> **Quoted passage**
****************
How Will County's COVID-19 restrictions are affecting some Naperville restaurants
Navigating the state's changing coronavirus restrictions has been a roller coaster for Biaggi's Ristorante Italiano in Naperville, with its most recent drop stemming from an indoor dining ban implemented in Will County.
A set of more stringent mitigation measures took effect Wednesday, leaving restaurant leaders scrambling to increase alfresco dining capacity, alleviate sales losses and keep their employees on the payroll, said Casey Gru, area director of operations for Biaggi's.
The patio is only large enough to seat six tables under social distancing guidelines, she said, so dining furniture was added along the sidewalks. A tent is expected to be installed in the parking lot to create additional seating.
But those weather-dependent accommodations might not be sustainable for long, she said.
"It's certainly frustrating," Gru said. "Every day it's something different, and we're trying to navigate the best we can."
The new restrictions, which also impact Kankakee County, were announced Monday after the region hit a COVID-19 positivity rate of 8% for three days. Changes include closing eateries and bars by 11 p.m., requiring reservations for each party, and reducing the size of public gatherings, meetings and events to 25 people or 25% of room capacity.
But in DuPage County, less than a mile north of Biaggi's, establishments can proceed as usual under Phase 4 of Gov. J.B. Pritzker's Restore Illinois plan, meaning limited indoor dining and groups of up to 50 people are allowed.
That puts restaurants and bars in the southern portion of Naperville at a competitive disadvantage for at least two weeks, though state health officials have warned additional action will be taken if metrics don't improve.
"I don't think it's fair," said Filiz Sav, who owns EggCited Pancake House on Hassert Boulevard. "It's affecting my staff. It's affecting us as a small business. It's a huge mess."
In the first day of the new restrictions, business dropped by 50%, Sav said. The restaurant's outdoor seating area can hold about 10 tables, compared to 50 inside, she said, and her staff has been cut from 35 people to 10.
Most establishments have already gone through the process of shrinking their workforce and rehiring employees as COVID-19 restrictions evolved, said Reba Osborne, director of governmental affairs for the Naperville Area Chamber of Commerce. Those affected by the new mitigation efforts now face another level of unpredictability as they make future financial and staffing decisions.
"The one thing businesses need to flourish is certainty," Osborne said. "The uncertainty is really just a monkey wrench (thrown) into a business being able to maintain itself."
Wednesday also marked the first day of a stricter mask mandate for bar and restaurant patrons statewide, requiring customers to don face coverings during any interaction with servers and employees. Though the rule is designed to protect workers, it also puts some added pressure on them to enforce compliance among their customers, Osborne said, "and that's where it becomes difficult."
Keeping up with the frequently changing guidelines -- and ensuring patrons are aware of them -- has been challenging for Paris Bistro, manager Gabriela Trejo said. Located in the same Naperville Crossings shopping center as Biaggi's, she said, she was concerned customers would react negatively to the new Will County restrictions, though most have been requesting to dine alfresco anyway.
With restaurants throughout Illinois and in several other states, Biaggi's operators have been going "above and beyond" to adhere to the different COVID-19 restrictions at each location, Gru said. Though the company is supportive of any decision to keep employees and customers safe, she said, the inconsistencies have been challenging.
"We're just trying to go with the flow as best we can," Gru said. "Everybody's in this together. We're trying to be smart. We want to do the right thing. But we also have a business to run."
****************
> **Source information**
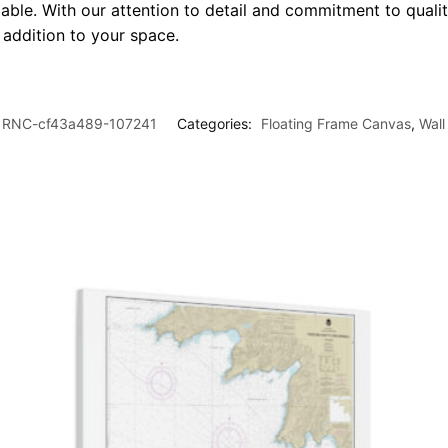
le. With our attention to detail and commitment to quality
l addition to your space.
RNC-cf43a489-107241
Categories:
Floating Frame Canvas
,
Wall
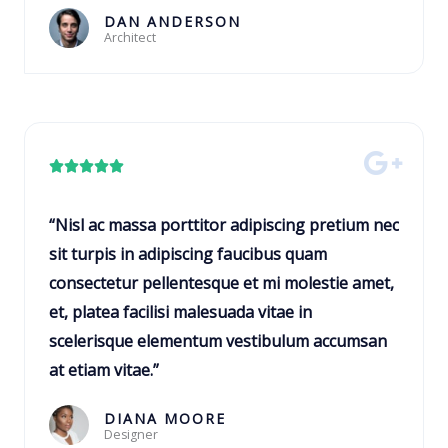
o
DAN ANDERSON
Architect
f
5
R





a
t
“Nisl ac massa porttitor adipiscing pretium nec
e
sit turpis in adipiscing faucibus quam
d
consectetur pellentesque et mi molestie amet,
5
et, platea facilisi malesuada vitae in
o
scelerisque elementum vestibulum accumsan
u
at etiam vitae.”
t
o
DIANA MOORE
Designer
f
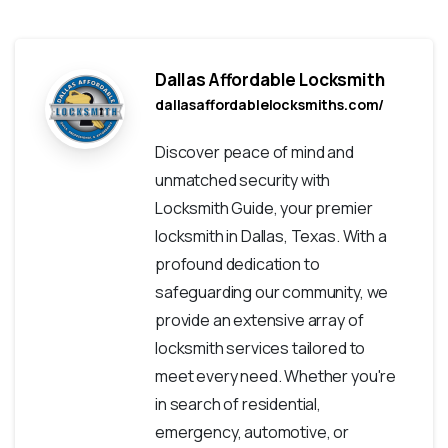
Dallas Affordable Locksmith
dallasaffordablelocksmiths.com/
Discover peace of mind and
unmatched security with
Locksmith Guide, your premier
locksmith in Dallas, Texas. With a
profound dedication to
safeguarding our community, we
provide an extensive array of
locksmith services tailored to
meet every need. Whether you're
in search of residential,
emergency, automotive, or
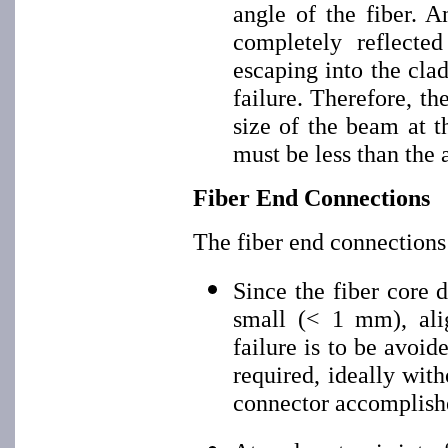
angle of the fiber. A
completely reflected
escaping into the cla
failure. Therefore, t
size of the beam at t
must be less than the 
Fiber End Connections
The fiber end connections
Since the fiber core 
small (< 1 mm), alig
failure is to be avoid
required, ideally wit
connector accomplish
****************
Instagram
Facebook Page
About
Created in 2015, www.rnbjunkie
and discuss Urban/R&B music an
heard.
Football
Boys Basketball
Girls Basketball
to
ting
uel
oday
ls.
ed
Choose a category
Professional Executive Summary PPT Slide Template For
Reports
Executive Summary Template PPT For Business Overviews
****************
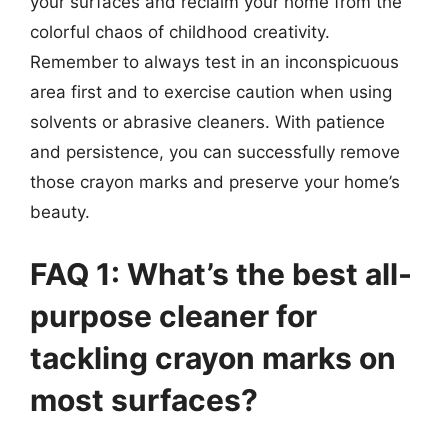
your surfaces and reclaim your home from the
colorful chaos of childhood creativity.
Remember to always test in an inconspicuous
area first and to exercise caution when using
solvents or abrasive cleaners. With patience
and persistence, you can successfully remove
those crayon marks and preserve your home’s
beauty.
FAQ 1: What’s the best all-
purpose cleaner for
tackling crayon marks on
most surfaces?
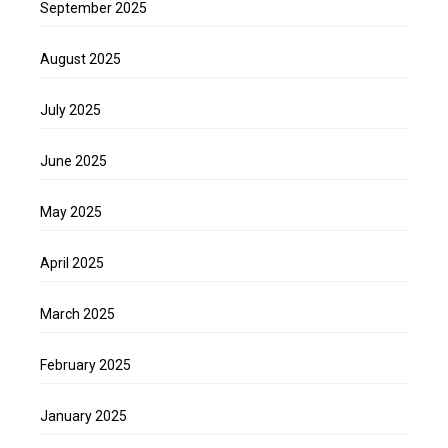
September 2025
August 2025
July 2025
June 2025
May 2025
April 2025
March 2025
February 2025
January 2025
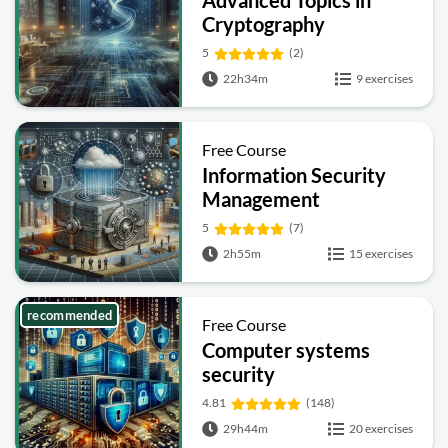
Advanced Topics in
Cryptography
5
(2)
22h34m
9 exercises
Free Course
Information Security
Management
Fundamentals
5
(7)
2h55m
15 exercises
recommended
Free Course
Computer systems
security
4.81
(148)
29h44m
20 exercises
****************
> **Assignment 1**
Say whether each statement agrees with the Naperville restaurants article: (a) Biaggi's patio holds six tables under social distancing guidelines; (b) the new rules close eateries and bars by 10 p.m.; (c) EggCited Pancake House cut its staff from 35 people to 10. Answer yes or no for each and quote the words from the article that settle it.
> **Assignment 2**
Repeat the stretch of the Naperville restaurants article from "In the first" through "and staffing decisions.".
The items come from a different source than the Naperville restaurants article.

> **Response area 1**
(a) Yes: "The patio is only large enough to seat six tables under social distancing guidelines"
(b) No: "closing eateries and bars by 11 p.m."
(c) Yes: "her staff has been cut from 35 people to 10"

> **Response area 2**
In the first day of the new restrictions, business dropped by 50%, Sav said. The restaurant's outdoor seating area can hold about 10 tables, compared to 50 inside, she said, and her staff has been cut from 35 people to 10.
Most establishments have already gone through the process of shrinking their workforce and rehiring employees as COVID-19 restrictions evolved, said Reba Osborne, director of governmental affairs for the Naperville Area Chamber of Commerce. Those affected by the new mitigation efforts now face another level of unpredictability as they make future financial and staffing decisions.